Gulag was a monumental account of the Soviet labour camp system, a chain of prisons that by Solzhenitsyn’s calculation some 60 million people had entered during the 20th century. The book led to his expulsion from his native land. George F. Kennan, the American diplomat, described it as "the greatest and most powerful single indictment of a political regime ever to be levelled in modern times."
Solzhenitsyn was heir to a morally focused and often prophetic Russian literary tradition, and he looked the part. He returned to Russia and deplored what he considered its spiritual decline, but in the last years of his life he embraced the former president, Mr Vladimir V. Putin as a restorer of Russia’s greatness. In almost half a century, more than 30 million of his books have been sold worldwide and translated into some 40 languages.
In 1970 he was awarded the Nobel Prize in Literature. Mr Solzhenitsyn owed his initial success to Khrushchev’s decision to allow Ivan Denisovich to be published in a popular journal. Khrushchev believed its publication would advance the liberal line he had promoted since his secret speech in 1956 on the crimes of Stalin.
But soon after the story appeared, Khrushchev was replaced by hard-liners, and they campaigned to silence its author.
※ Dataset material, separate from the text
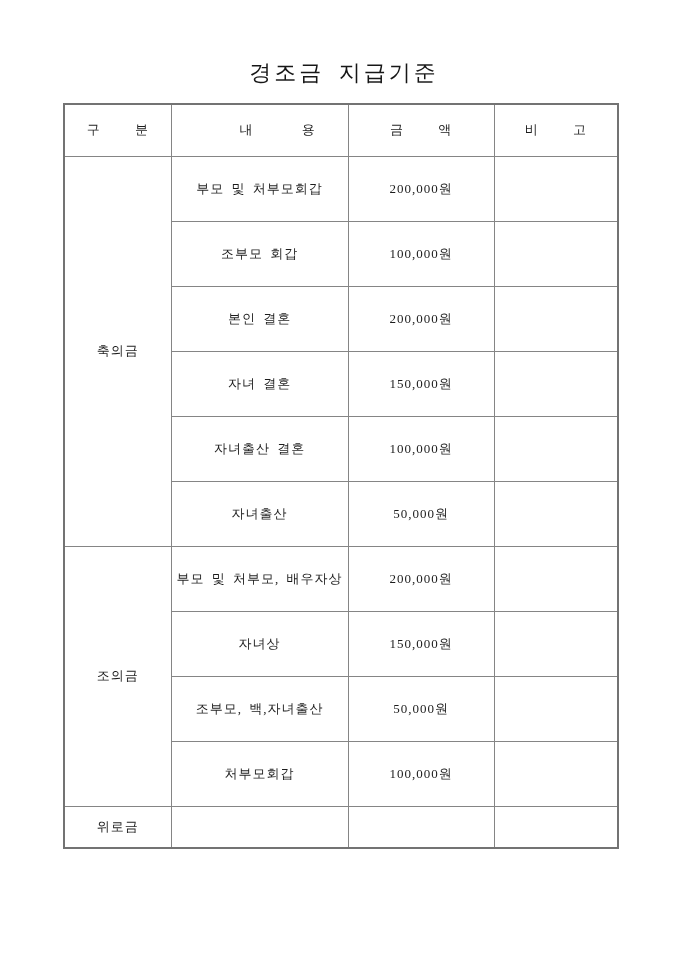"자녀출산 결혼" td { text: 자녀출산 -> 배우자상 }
But their iron grip could not contain Mr Solzhenitsyn’s reach. By then his works were appearing outside the Soviet Union, in many languages, and he was being compared not only to Russia’s literary giants but also to Stalin’s literary victims.
At home, the Kremlin stepped up its campaign by expelling Mr Solzhenitsyn from the Writer’s Union. He fought back. He succeeded in having microfilms of his banned manuscripts smuggled out of the Soviet Union. He addressed petitions to government organs, wrote open letters, rallied support among friends and artists, and corresponded with people abroad.
They turned his struggles into one of the most celebrated cases of the cold war period.
That position was confirmed when he was awarded the 1970 Nobel Prize in the face of Moscow’s protests. The Nobel jurists cited him for "the ethical force with which he has pursued the indispensable traditions of Russian literature."
Solzhenitsyn dared not travel to Stockholm to accept the prize for fear that the Soviet authorities would prevent him from returning. But his acceptance address was circulated widely.
By this time, Solzhenitsyn had completed his own massive attempt at truthfulness, The Gulag Archipelago.